2. You Have to be an Expert in That Field Not only do you not have to be an expert, but most franchises don’t require you to have any experience in the field. Most franchises are looking for business savvy people with the passion to own their own business and the drive to succeed. Most franchises have comprehensive training programs and offer continued support to keep you up to date and knowledgeable about the business. For example, Homewatch CareGivers offers the franchisee extensive training and unlimited support, and “The Homewatch CareGivers University provides over 2,700 hours of professionally developed online training to guarantee your caregivers are premier in the industry, by increasing skills and knowledge, improving capabilities and instilling confidence.”

3. You Have to Have a Ton of Money There are a lot of low-investment opportunities out there. The Franchise Finder shows 22 with investments up to $10,000 and jumps to 60 in a search for up to $25,000. In addition, some organizations offer financing options and incentives to help get started, buy additional locations or to aid special groups, such as veterans. When you talk to franchise representatives, ask about these programs and offers. There are plenty of other franchisors that offer low down payments as well as payment plans to help you start a business.

4. It’s Easy Just because a franchise provides everything you need, doesn’t mean it’s easy to own or operate one. Success takes drive and determination so your success is up to you. It’s the old “you can lead a horse to water” adage. Alden points out that “Yes, a franchise business provides you the toolbox and road map to operate a successful business. Use the tools and follow the road map - and work as hard or harder than you ever have - and you'll likely succeed. Building a business isn't easy. Franchising gives you the structure within which to apply yourself versus going it on your own.” Although most franchises require no experience in the field, that means you have to train. They offer comprehensive training and support, so the franchisee must take advantage of that in order to prosper.
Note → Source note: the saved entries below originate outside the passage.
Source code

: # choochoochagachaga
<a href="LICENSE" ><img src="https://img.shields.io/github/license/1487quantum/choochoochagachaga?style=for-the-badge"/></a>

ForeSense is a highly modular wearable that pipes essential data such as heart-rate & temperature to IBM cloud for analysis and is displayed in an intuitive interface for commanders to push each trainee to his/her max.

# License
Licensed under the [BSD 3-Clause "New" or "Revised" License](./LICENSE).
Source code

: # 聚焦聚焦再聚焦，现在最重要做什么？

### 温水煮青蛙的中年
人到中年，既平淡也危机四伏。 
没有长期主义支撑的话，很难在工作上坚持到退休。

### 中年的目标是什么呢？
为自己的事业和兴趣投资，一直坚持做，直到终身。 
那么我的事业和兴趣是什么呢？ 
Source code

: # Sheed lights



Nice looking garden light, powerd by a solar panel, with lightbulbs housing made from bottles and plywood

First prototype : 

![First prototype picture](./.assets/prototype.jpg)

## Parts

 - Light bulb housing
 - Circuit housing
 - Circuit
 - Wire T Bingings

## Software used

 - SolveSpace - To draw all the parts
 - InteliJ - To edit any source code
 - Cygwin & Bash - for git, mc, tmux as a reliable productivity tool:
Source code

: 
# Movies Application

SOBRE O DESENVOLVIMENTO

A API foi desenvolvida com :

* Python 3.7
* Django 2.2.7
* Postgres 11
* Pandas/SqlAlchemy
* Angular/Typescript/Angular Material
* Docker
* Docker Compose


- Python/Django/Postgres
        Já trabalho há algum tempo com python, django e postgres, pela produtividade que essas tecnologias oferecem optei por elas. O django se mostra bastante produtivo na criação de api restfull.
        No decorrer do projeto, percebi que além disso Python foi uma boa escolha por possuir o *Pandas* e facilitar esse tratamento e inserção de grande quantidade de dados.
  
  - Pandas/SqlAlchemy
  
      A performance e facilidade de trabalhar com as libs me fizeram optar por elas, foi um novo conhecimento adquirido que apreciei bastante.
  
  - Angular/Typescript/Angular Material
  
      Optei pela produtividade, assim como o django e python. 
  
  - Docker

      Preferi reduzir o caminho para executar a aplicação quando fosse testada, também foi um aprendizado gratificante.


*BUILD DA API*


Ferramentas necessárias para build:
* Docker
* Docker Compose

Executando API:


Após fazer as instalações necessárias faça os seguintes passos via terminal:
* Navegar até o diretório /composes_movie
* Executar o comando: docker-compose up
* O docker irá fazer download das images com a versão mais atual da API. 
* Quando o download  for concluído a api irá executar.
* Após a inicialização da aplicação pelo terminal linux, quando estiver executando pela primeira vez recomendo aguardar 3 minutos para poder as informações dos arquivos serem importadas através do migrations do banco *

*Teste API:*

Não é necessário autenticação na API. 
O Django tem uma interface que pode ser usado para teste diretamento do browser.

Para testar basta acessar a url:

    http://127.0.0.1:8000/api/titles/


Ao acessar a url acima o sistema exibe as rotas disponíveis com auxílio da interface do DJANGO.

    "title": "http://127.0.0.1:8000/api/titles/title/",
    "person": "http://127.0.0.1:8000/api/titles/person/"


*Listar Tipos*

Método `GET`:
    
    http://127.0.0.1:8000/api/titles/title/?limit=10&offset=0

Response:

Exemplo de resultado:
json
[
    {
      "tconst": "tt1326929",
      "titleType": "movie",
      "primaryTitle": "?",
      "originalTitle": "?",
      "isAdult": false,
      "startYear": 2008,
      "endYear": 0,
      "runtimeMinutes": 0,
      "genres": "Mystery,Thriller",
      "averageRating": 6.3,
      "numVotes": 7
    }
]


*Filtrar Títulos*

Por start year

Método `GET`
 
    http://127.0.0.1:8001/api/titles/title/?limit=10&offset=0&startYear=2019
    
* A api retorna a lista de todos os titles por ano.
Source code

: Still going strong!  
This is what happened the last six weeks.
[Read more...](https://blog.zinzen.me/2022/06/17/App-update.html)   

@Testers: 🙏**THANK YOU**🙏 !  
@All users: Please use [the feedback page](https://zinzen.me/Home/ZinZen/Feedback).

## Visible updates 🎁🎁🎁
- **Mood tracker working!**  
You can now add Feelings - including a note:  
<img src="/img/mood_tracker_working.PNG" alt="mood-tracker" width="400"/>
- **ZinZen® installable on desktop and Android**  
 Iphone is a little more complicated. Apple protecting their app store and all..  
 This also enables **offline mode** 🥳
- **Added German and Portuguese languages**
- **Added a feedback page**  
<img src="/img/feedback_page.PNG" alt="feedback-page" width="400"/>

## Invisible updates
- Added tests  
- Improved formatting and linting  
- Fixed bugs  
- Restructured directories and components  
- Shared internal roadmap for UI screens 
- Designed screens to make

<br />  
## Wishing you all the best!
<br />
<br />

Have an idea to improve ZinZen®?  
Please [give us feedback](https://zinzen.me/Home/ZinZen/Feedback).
5. You Need Passion for the Product and a Popular Brand The most successful businesses are not necessarily the most glamorous. As Alden says, “Oftentimes the least glamorous businesses on the surface can be the most attractive under the surface. Take residential cleaning. Who wants to clean toilets? It's important to understand what drives a service business - marketing and sales to acquire and retain customers is your primary role in this type of business. Passion for your business should be as much about what your business can do for you as it is about what exactly your business does.” The cleaning industry is an example of non-glamorous businesses with high success rates. As stated on, according to the Maid Brigade franchise disclosure document, “32% of our franchisees average more than $1.2 million annually.” Also, brand recognition does not mean instant success, and a younger company could offer a better opportunity. “By the time a franchise business is a household name it's likely that few prime locations or territories remain,” Alden said, “Also, many mature, branded franchise systems go in the direction of selling multi-store deals only and commanding higher initial and ongoing fees. A younger franchise that's out to become the next big brand in its space can provide an opportunity to compete against 'the big buy' in a prime territory with proven demand for the product/service.”